As the winter has set in, more than 200 stalls of dhupi or vapa pitha, mostly run by women, have sprung up in different places, especially road crossings and corners, of Rajshahi city.
Dhupi or vapa pitha, a steamed and sweetened rice cake, is quite popular with people in general across the country, including Rajshahi, due to its unique taste. The people eat it mainly as an evening snack during winter.
A housemaid from Ahammedpur of the city, 45-year-old Julekha Begum makes and sells vapa pitha at the corner of Moqbul Habilder crossing of the city.
She says she has been selling vapa pitha every afternoon in winter for the last seven years after finishing his day's work.
She makes a profit of Tk 100 to 150 per day, she adds.
Forty-year-old Shukur Hossain has been selling vapa pitha at Sagorpara Bot-tola crossing every evening this winter.

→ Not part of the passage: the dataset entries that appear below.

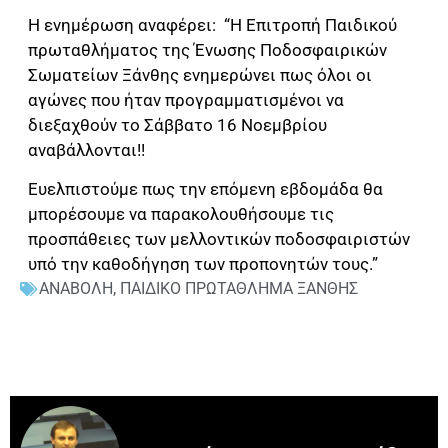
Η ενημέρωση αναφέρει: “Η Επιτροπή Παιδικού
πρωταθλήματος της Ένωσης Ποδοσφαιρικών
Σωματείων Ξάνθης ενημερώνει πως όλοι οι
αγώνες που ήταν προγραμματισμένοι να
διεξαχθούν το Σάββατο 16 Νοεμβρίου
αναβάλλονται!!
Ευελπιστούμε πως την επόμενη εβδομάδα θα
μπορέσουμε να παρακολουθήσουμε τις
προσπάθειες των μελλοντικών ποδοσφαιριστών
υπό την καθοδήγηση των προπονητών τους.”
ΑΝΑΒΟΛΗ
,
ΠΑΙΔΙΚΟ ΠΡΩΤΑΘΛΗΜΑ ΞΑΝΘΗΣ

A vapa pitha sells at Tk 5.00, he says.
A housewife from Kantakhali, 55-year-old Bulbuli says her son, daughter and husband like vapa pitha very much but she cannot always make it at home and so often has to buy it from roadside stalls.

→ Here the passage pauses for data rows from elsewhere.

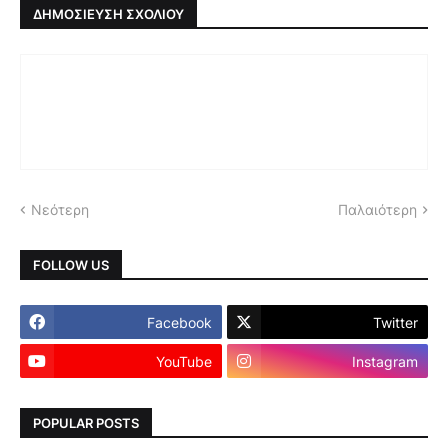
ΔΗΜΟΣΊΕΥΣΗ ΣΧΟΛΊΟΥ
Νεότερη
Παλαιότερη
FOLLOW US
Facebook
Twitter
YouTube
Instagram
POPULAR POSTS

A local banker from Rajshahi Court area, Anisur Rahman says it is good that poor people are making profits by making and selling cakes during winter.
At the same time, pitha-making tradition is disappearing with the time as people are depending on various pitha shops or stalls to satisfy their taste buds.
Such bhapa pitha stalls were rare in the past because people would make it at their own home, he says.
But in no way can bhapa pithas made at stalls match those made by housewives at home because home-making adds a kind of euphoria to it too, the local banker adds.
He laments that the pitha-making tradition is on the wane in the country.